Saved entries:
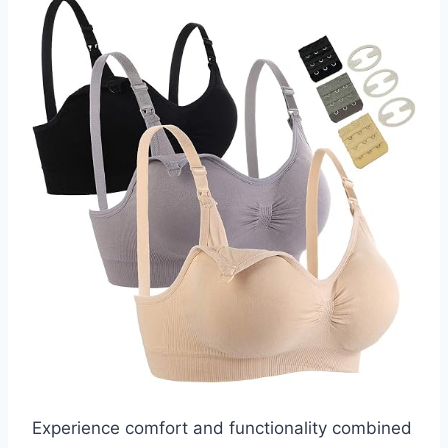
Experience comfort and functionality combined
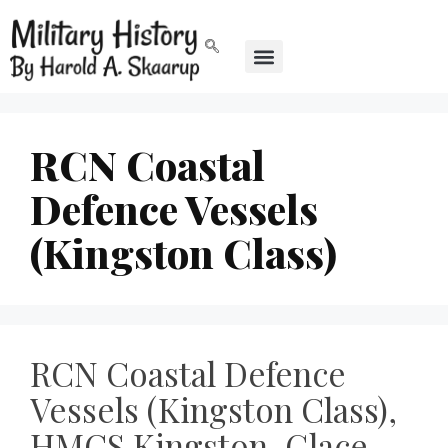
RCN Coastal
Defence Vessels
(Kingston Class)
RCN Coastal Defence
Vessels (Kingston Class),
HMCS Kingston, Glace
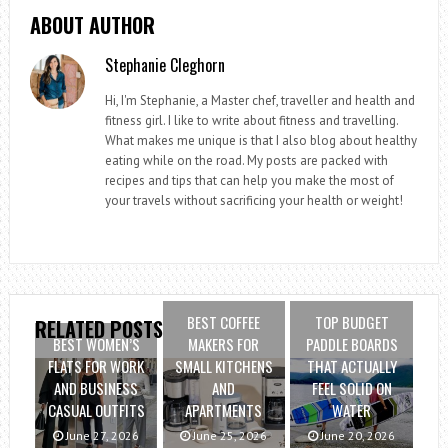
ABOUT AUTHOR
Stephanie Cleghorn
Hi, I'm Stephanie, a Master chef, traveller and health and
fitness girl. I like to write about fitness and travelling.
What makes me unique is that I also blog about healthy
eating while on the road. My posts are packed with
recipes and tips that can help you make the most of
your travels without sacrificing your health or weight!
BEST COFFEE
TOP BUDGET
RELATED POSTS
BEST WOMEN’S
MAKERS FOR
PADDLE BOARDS
FLATS FOR WORK
SMALL KITCHENS
THAT ACTUALLY
AND BUSINESS
AND
FEEL SOLID ON
CASUAL OUTFITS
APARTMENTS
WATER
June 27, 2026
June 25, 2026
June 20, 2026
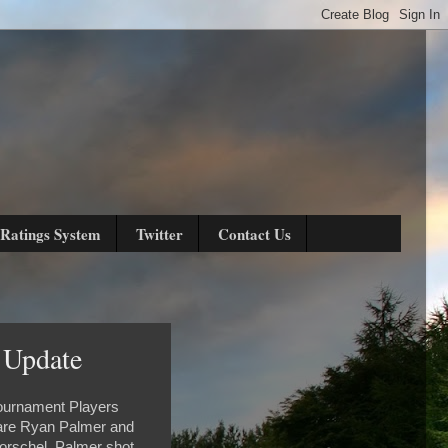
Ratings System
Twitter
Contact Us
 Update
Tournament Players
s are Ryan Palmer and
orschel. Palmer shot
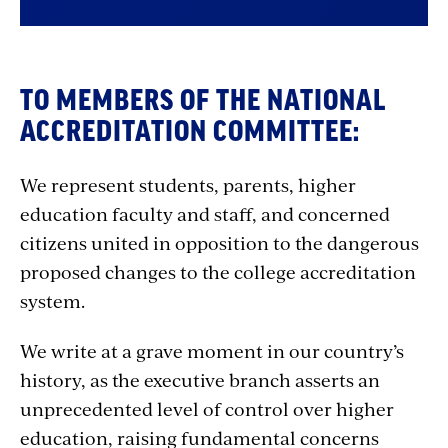
TO MEMBERS OF THE NATIONAL
ACCREDITATION COMMITTEE:
We represent students, parents, higher
education faculty and staff, and concerned
citizens united in opposition to the dangerous
proposed changes to the college accreditation
system.
We write at a grave moment in our country’s
history, as the executive branch asserts an
unprecedented level of control over higher
education, raising fundamental concerns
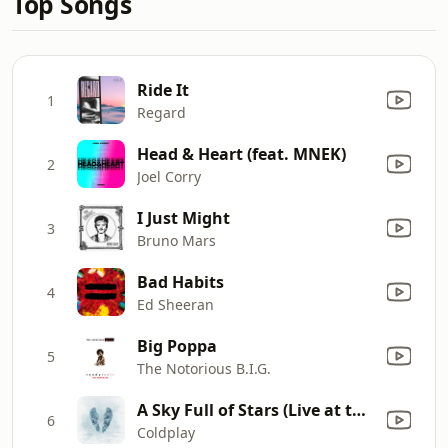
Top Songs
Ride It
1
Regard
Head & Heart (feat. MNEK)
2
Joel Corry
I Just Might
3
Bruno Mars
Bad Habits
4
Ed Sheeran
Big Poppa
5
The Notorious B.I.G.
A Sky Full of Stars (Live at the Royal Albert Hall, London)
6
Coldplay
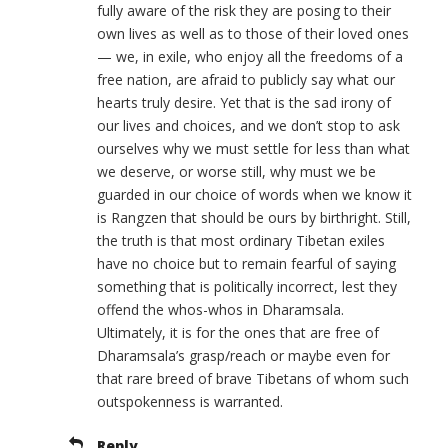
fully aware of the risk they are posing to their
own lives as well as to those of their loved ones
— we, in exile, who enjoy all the freedoms of a
free nation, are afraid to publicly say what our
hearts truly desire. Yet that is the sad irony of
our lives and choices, and we don’t stop to ask
ourselves why we must settle for less than what
we deserve, or worse still, why must we be
guarded in our choice of words when we know it
is Rangzen that should be ours by birthright. Still,
the truth is that most ordinary Tibetan exiles
have no choice but to remain fearful of saying
something that is politically incorrect, lest they
offend the whos-whos in Dharamsala.
Ultimately, it is for the ones that are free of
Dharamsala’s grasp/reach or maybe even for
that rare breed of brave Tibetans of whom such
outspokenness is warranted.
Reply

TASK DETAILS:
Please output the lines above beginning at the line with "We write at a grave moment in our country’s" and ending after the line with "Ultimately, it is", precisely as written and with no pictures.

ANSWER FOR THE TASK:
We write at a grave moment in our country’s
history, as the executive branch asserts an
unprecedented level of control over higher
education, raising fundamental concerns
Top Songs
Ride It
1
Regard
Head & Heart (feat. MNEK)
2
Joel Corry
I Just Might
3
Bruno Mars
Bad Habits
4
Ed Sheeran
Big Poppa
5
The Notorious B.I.G.
A Sky Full of Stars (Live at the Royal Albert Hall, London)
6
Coldplay
fully aware of the risk they are posing to their
own lives as well as to those of their loved ones
— we, in exile, who enjoy all the freedoms of a
free nation, are afraid to publicly say what our
hearts truly desire. Yet that is the sad irony of
our lives and choices, and we don’t stop to ask
ourselves why we must settle for less than what
we deserve, or worse still, why must we be
guarded in our choice of words when we know it
is Rangzen that should be ours by birthright. Still,
the truth is that most ordinary Tibetan exiles
have no choice but to remain fearful of saying
something that is politically incorrect, lest they
offend the whos-whos in Dharamsala.
Ultimately, it is for the ones that are free of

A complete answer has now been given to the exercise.